A news item caught our eye:
"U.S. soldiers fought with suspected insurgents using a building as a safe house in Ramadi on Tuesday, killing one Iraqi man and five females, ranging in age from an infant to teenagers, the U.S. military said.
...
"The battle in Ramadi began when a U.S. patrol discovered a roadside bomb in the Hamaniyah section of the city, and two suspected insurgents fled to a house, where they took up positions on the roof, the military said.
"As coalition forces removed the bomb, the militants fired on the soldiers, who fought back with machine guns and tanks, the statement said.
"Afterward, coalition forces searched the house and found the six bodies, ranging in age from an infant to teenagers, the military said, without providing ages. Another female was wounded but refused treatment, it said."
Ranging in age from an infant to teenagers, then, the five "females" -- "young girls" we suppose would be another way to say it -- and that man of uncertain age lay scattered about the house. And yet for some reason our mind lingers on the one who remained alive, the wounded woman who "refused treatment." We imagine her lying semi-dazed, perhaps half-propped up, or perhaps not, perhaps she is standing, only grazed by a bullet or perforated by flying glass.
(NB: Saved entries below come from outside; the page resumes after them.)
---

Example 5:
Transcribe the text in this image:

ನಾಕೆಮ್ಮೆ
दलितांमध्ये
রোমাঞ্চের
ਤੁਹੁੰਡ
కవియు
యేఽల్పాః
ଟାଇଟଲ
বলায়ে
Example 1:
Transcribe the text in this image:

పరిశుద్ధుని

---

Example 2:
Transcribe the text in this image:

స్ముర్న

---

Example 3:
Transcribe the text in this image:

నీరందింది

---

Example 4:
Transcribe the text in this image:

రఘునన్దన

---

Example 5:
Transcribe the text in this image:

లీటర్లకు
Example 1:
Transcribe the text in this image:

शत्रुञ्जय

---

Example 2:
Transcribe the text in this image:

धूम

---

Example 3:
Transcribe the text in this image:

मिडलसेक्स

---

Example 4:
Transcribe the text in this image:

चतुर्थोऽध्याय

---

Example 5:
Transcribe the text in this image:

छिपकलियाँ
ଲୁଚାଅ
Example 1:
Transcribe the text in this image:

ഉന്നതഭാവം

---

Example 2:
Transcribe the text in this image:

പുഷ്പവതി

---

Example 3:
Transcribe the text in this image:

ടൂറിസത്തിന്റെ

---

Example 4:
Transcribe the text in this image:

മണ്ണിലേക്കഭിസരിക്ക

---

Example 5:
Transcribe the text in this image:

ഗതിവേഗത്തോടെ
When she "refused treatment" as "it" said, "it" in this instance referring to the military, such a large thing to be compunded into a single "it," that pronoun ought to be capitalized, was she nobly waving aside offers of help, determined to show that her wounds were no large matter, to show that she understood that the fight for freedom must go on, and that more blood than hers had been, must and will again be shed? Or was she in shock, shaking her head silently, unable to speak, her mind still stuttering over the deaths that had minutes taken place in front of her? Did she cower fearfully, believing that the soldiers were only luring her to prison or some worse horror? Or did she weep with rage, and spit on the awkward young soldier who bent over her with his brow furrowed, chewing his lip nervously, uncomfortably aware that the woman's family, insurgent or no, terrorist or no, had been blown apart just now, just now? The infant too -- her own daughter? A sister, a niece? Or only a neighbor, stopping by or receiving her own visit from next door? The infant was no insurgent or terrorist, not yet, perhaps able to walk but certainly not able to fight, not yet, one day maybe, not yet.
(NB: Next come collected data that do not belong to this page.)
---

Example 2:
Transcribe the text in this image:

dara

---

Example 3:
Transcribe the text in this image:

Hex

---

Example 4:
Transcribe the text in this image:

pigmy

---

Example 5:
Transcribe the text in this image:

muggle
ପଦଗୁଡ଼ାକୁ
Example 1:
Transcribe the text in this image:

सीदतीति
But maybe all was just and these deaths were necessary. Possibly they were all guilty of something. The infant only by association, but still that seems to be enough these days. And maybe freedom and democracy will redeem all one day. But, if that is the case, how long will it be before that woman is able to add up and compare the worth of death and life, understand the arithmetic written out in fire, blood and metal all around her? Can she read? How much of the world has she had time or education to comprehend, up until now? Perhaps she understood nothing, only knew that one day she woke up to find that a great target had been painted on the land, and that bullets were raining down on it for reasons of which she knew nothing, and that her family and friends had transformed, somehow, to criminals in the eyes of some great Other, that It we mentioned, criminals who whatever their crimes had been adjudged worthy only of death, and she with them.
How severe were the wounds for which she refused treatment? Is she alive now? Perhaps she should have accepted the help, if only to try her hardest to live long enough, perhaps, to understand.
1 Comments:
Great post, very powerful. It certainly is harder to think about war if you actually think about the people being hurt.